AANGELEVERDE TEKST:
-=-=-=-=-

28 345 Aanpak huiselijk geweld

Nr. 112 BRIEF VAN DE MINISTER VAN VEILIGHEID EN JUSTITIE

Aan de Voorzitter van de Tweede Kamer der Staten-Generaal

Den Haag, 14 februari 2011

Hierbij geef ik u, mede namens de Staatssecretaris van Volksgezondheid, Welzijn en Sport, mijn reactie op drie recente onderzoeken op het gebied van het huisverbod.

Wet tijdelijk huisverbod

Sinds 1 januari 2009 heeft de burgemeester de mogelijkheid om een tijdelijk huisverbod op te leggen aan een pleger van huiselijk geweld in situaties van acute dreiging of een ernstig vermoeden daarvan. Met de Wet tijdelijk huisverbod (Wth) werd beoogd het mogelijk te maken van overheidswege op te treden in situaties waarin (nog) geen (aantoonbare) strafbare feiten zijn gepleegd. Deze mogelijkheid om preventief in te grijpen bestond vóór de inwerkingtreding van de Wth niet.

Het huisverbod is een belangrijk instrument in de aanpak van huiselijk geweld. Dankzij de grondige voorbereiding is de implementatie van de Wth snel en succesvol verlopen. De cijfers van 2009 (2107 huisverboden) en 2010 (2935 huisverboden) laten zien dat het huisverbod veelvuldig en in toenemende mate wordt toegepast.

Onderzoeken huisverbod

Door de toenmalige Minister van Justitie is bij de wetsbehandeling aan uw Kamer en aan de Eerste Kamer toegezegd dat de Wth niet alleen na de gebruikelijke vijf jaar, maar ook tussentijds, na twee en een half jaar, zou worden geëvalueerd. Met de procesevaluatie1 van het huisverbod, die u bijgaand aantreft, wordt hieraan voldaan.

-=-=-=-=-

GEGEVENSUITTREKSEL:
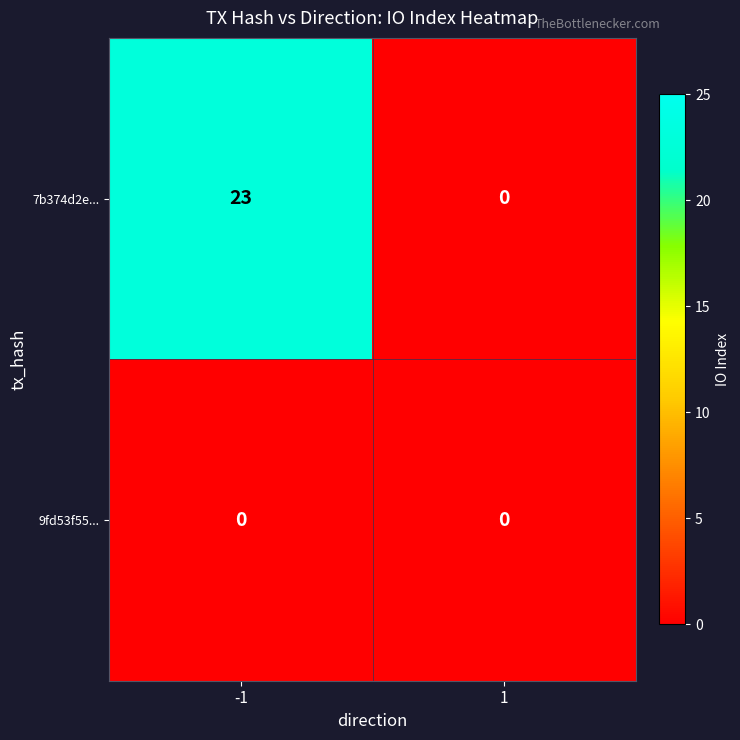

Which series has the widest spread of values?

7b374d2e...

-=-=-=-=-

VEREISTE HANDELING: Herhaal alstublieft letterlijk het stuk uit de brief over het huisverbod, beginnend bij "Den Haag, 14 februari" en eindigend bij "van het huisverbod.".

ANTWOORD OPDRACHT:
Den Haag, 14 februari 2011

Hierbij geef ik u, mede namens de Staatssecretaris van Volksgezondheid, Welzijn en Sport, mijn reactie op drie recente onderzoeken op het gebied van het huisverbod.